PROBLEM REQUIREMENTS: Please retype the entries below exactly, only from their first line through the line containing "16: (616, 316, 1.16)", leaving every picture out.

Stored items:
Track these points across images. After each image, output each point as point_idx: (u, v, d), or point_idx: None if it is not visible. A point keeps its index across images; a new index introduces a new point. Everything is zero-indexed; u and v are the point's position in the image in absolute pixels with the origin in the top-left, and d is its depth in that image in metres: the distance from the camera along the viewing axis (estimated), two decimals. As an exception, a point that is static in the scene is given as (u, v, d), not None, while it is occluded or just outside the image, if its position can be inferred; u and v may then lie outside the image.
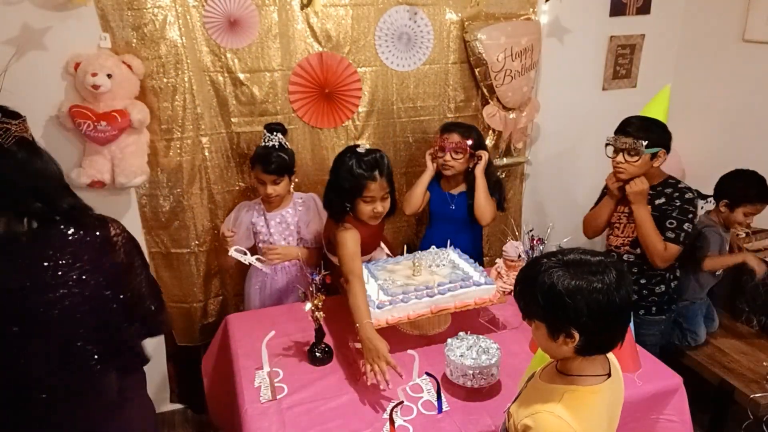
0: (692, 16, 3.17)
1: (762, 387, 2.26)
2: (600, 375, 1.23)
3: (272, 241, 2.44)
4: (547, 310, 1.17)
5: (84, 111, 2.23)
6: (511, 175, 3.20)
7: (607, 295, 1.13)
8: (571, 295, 1.12)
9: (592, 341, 1.17)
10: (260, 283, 2.47)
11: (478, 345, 1.83)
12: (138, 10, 2.33)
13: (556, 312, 1.15)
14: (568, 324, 1.15)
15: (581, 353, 1.20)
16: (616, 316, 1.16)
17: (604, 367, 1.25)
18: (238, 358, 1.99)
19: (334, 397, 1.79)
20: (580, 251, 1.20)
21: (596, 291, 1.12)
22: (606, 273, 1.14)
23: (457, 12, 2.75)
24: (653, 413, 1.86)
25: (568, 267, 1.15)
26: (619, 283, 1.14)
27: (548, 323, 1.18)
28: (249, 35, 2.50)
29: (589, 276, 1.13)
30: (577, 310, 1.12)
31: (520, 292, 1.23)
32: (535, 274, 1.18)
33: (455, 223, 2.62)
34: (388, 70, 2.74)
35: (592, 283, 1.12)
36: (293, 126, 2.68)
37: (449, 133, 2.51)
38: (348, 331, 2.09)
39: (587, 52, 3.13)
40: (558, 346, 1.19)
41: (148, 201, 2.60)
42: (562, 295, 1.13)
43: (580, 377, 1.22)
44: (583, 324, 1.14)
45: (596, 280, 1.13)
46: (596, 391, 1.21)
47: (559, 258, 1.18)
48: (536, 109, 3.03)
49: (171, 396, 2.96)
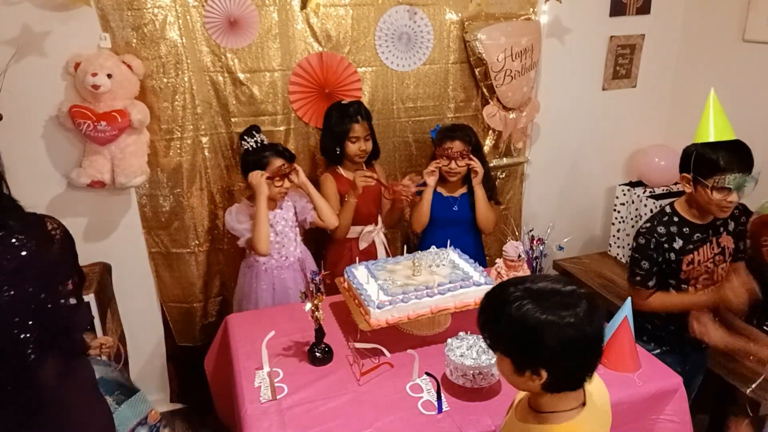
0: (692, 16, 3.17)
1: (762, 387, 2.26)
2: (573, 409, 1.14)
3: (278, 240, 2.45)
4: (515, 346, 1.10)
5: (84, 111, 2.23)
6: (511, 175, 3.20)
7: (580, 330, 1.05)
8: (543, 331, 1.04)
9: (561, 379, 1.10)
10: (267, 284, 2.47)
11: (478, 345, 1.83)
12: (138, 10, 2.33)
13: (524, 348, 1.08)
14: (536, 362, 1.07)
15: (550, 390, 1.12)
16: (587, 351, 1.10)
17: (577, 398, 1.16)
18: (238, 358, 1.99)
19: (334, 397, 1.79)
20: (550, 279, 1.12)
21: (568, 326, 1.04)
22: (578, 305, 1.06)
23: (457, 12, 2.75)
24: (653, 413, 1.86)
25: (538, 299, 1.06)
26: (590, 314, 1.07)
27: (514, 359, 1.10)
28: (249, 35, 2.50)
29: (560, 310, 1.05)
30: (548, 347, 1.05)
31: (484, 322, 1.14)
32: (502, 304, 1.09)
33: (459, 224, 2.64)
34: (388, 70, 2.74)
35: (564, 318, 1.04)
36: (293, 126, 2.68)
37: (451, 141, 2.53)
38: (348, 331, 2.09)
39: (587, 52, 3.13)
40: (524, 382, 1.12)
41: (148, 201, 2.60)
42: (534, 332, 1.05)
43: (552, 414, 1.13)
44: (552, 362, 1.07)
45: (568, 314, 1.04)
46: (570, 428, 1.13)
47: (528, 287, 1.09)
48: (536, 109, 3.03)
49: (171, 396, 2.96)
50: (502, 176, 3.17)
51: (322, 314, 1.91)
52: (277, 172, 2.35)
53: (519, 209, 3.30)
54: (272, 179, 2.34)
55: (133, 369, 2.75)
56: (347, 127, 2.49)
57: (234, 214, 2.44)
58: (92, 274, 2.47)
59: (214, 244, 2.74)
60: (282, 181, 2.38)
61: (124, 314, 2.72)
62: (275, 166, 2.36)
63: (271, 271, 2.46)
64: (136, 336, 2.76)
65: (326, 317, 2.06)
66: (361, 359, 1.90)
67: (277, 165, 2.36)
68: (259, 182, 2.32)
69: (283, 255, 2.47)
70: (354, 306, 2.04)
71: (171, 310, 2.78)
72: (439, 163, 2.55)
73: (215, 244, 2.74)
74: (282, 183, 2.38)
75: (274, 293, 2.47)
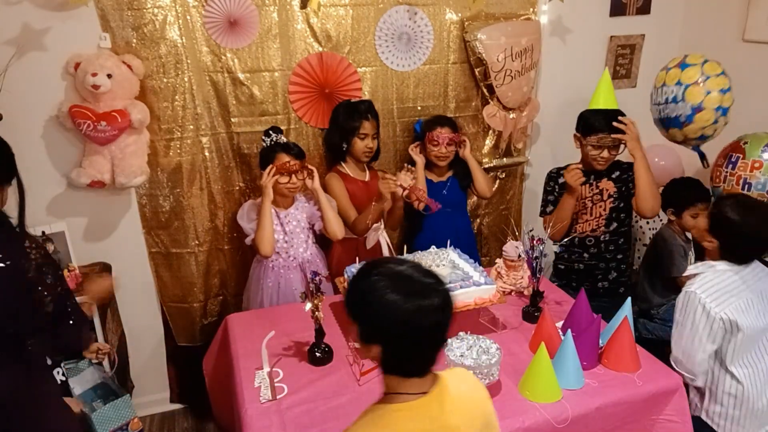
0: (692, 16, 3.17)
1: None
2: (412, 394, 1.16)
3: (287, 240, 2.45)
4: (357, 313, 1.17)
5: (84, 111, 2.23)
6: (511, 175, 3.20)
7: (418, 319, 1.09)
8: (381, 306, 1.10)
9: (392, 359, 1.15)
10: (273, 282, 2.47)
11: (478, 345, 1.83)
12: (138, 10, 2.33)
13: (364, 317, 1.15)
14: (371, 333, 1.15)
15: (385, 369, 1.17)
16: (419, 341, 1.13)
17: (420, 386, 1.17)
18: (238, 358, 1.99)
19: (334, 397, 1.79)
20: (418, 268, 1.17)
21: (405, 312, 1.09)
22: (427, 297, 1.11)
23: (457, 12, 2.75)
24: (653, 413, 1.86)
25: (396, 279, 1.12)
26: (436, 310, 1.11)
27: (358, 326, 1.17)
28: (249, 35, 2.50)
29: (408, 296, 1.10)
30: (381, 323, 1.12)
31: (349, 285, 1.22)
32: (363, 275, 1.16)
33: (451, 207, 2.73)
34: (388, 70, 2.74)
35: (407, 302, 1.09)
36: (293, 126, 2.68)
37: (441, 127, 2.64)
38: (348, 331, 2.09)
39: (587, 52, 3.13)
40: (367, 351, 1.18)
41: (148, 201, 2.60)
42: (371, 305, 1.12)
43: (391, 395, 1.18)
44: (384, 339, 1.13)
45: (412, 301, 1.09)
46: (399, 409, 1.15)
47: (394, 267, 1.16)
48: (536, 109, 3.03)
49: (171, 396, 2.96)
50: (502, 176, 3.17)
51: (322, 314, 1.91)
52: (281, 168, 2.34)
53: (519, 209, 3.30)
54: (277, 175, 2.34)
55: (134, 369, 2.75)
56: (358, 123, 2.54)
57: (246, 211, 2.45)
58: (92, 274, 2.47)
59: (214, 244, 2.74)
60: (288, 177, 2.37)
61: (124, 314, 2.72)
62: (282, 161, 2.36)
63: (277, 270, 2.46)
64: (136, 336, 2.76)
65: (326, 317, 2.06)
66: (361, 359, 1.91)
67: (284, 161, 2.36)
68: (265, 184, 2.32)
69: (291, 255, 2.46)
70: (354, 306, 2.04)
71: (171, 310, 2.78)
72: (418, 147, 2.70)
73: (215, 244, 2.74)
74: (288, 180, 2.37)
75: (279, 292, 2.47)
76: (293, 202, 2.50)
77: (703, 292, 1.85)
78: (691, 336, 1.88)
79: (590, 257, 2.55)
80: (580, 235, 2.53)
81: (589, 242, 2.53)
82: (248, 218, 2.43)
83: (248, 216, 2.43)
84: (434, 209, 2.40)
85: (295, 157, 2.38)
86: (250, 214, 2.43)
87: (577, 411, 1.72)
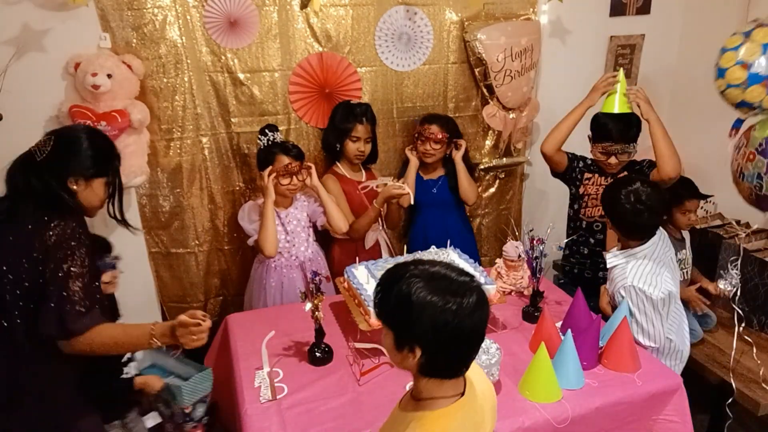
0: (692, 16, 3.17)
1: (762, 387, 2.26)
2: (450, 397, 1.16)
3: (288, 239, 2.45)
4: (395, 319, 1.13)
5: (84, 111, 2.23)
6: (511, 175, 3.20)
7: (458, 318, 1.08)
8: (420, 309, 1.08)
9: (434, 362, 1.13)
10: (276, 281, 2.47)
11: (478, 345, 1.83)
12: (138, 10, 2.33)
13: (403, 323, 1.11)
14: (412, 338, 1.10)
15: (425, 374, 1.15)
16: (461, 341, 1.11)
17: (455, 387, 1.17)
18: (238, 358, 1.99)
19: (334, 397, 1.79)
20: (451, 267, 1.16)
21: (447, 311, 1.07)
22: (465, 295, 1.09)
23: (457, 12, 2.75)
24: (653, 413, 1.86)
25: (430, 280, 1.10)
26: (475, 308, 1.09)
27: (395, 332, 1.14)
28: (249, 35, 2.50)
29: (446, 294, 1.08)
30: (422, 325, 1.08)
31: (378, 293, 1.17)
32: (397, 278, 1.13)
33: (440, 206, 2.77)
34: (387, 70, 2.74)
35: (447, 302, 1.07)
36: (293, 126, 2.68)
37: (429, 124, 2.65)
38: (348, 331, 2.09)
39: (587, 52, 3.12)
40: (403, 359, 1.14)
41: (148, 201, 2.60)
42: (413, 307, 1.08)
43: (429, 401, 1.16)
44: (426, 342, 1.10)
45: (452, 301, 1.08)
46: (445, 414, 1.14)
47: (425, 268, 1.14)
48: (536, 109, 3.03)
49: (171, 396, 2.96)
50: (502, 176, 3.17)
51: (322, 314, 1.91)
52: (282, 170, 2.34)
53: (519, 209, 3.30)
54: (278, 177, 2.34)
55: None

ANSWER FOR THE TASK:
Track these points across images. After each image, output each point as point_idx: (u, v, d), or point_idx: None if it is not visible. A point keeps its index across images; a new index introduces a new point. Everything is zero-indexed; u and v are the point's position in the image in absolute pixels with the origin in the top-left, and d is its depth in that image in metres: the distance from the camera along the viewing axis (estimated), two decimals. As an exception, a point that is static in the scene is given as (u, v, d), not None, while it is occluded or just outside the image, if its position can be inferred; u and v may then lie outside the image.
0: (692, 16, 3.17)
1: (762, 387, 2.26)
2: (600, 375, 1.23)
3: (272, 241, 2.44)
4: (547, 310, 1.17)
5: (84, 111, 2.23)
6: (511, 175, 3.20)
7: (607, 295, 1.13)
8: (571, 295, 1.12)
9: (592, 341, 1.17)
10: (260, 283, 2.47)
11: (478, 345, 1.83)
12: (138, 10, 2.33)
13: (556, 312, 1.15)
14: (568, 324, 1.15)
15: (581, 353, 1.20)
16: (616, 316, 1.16)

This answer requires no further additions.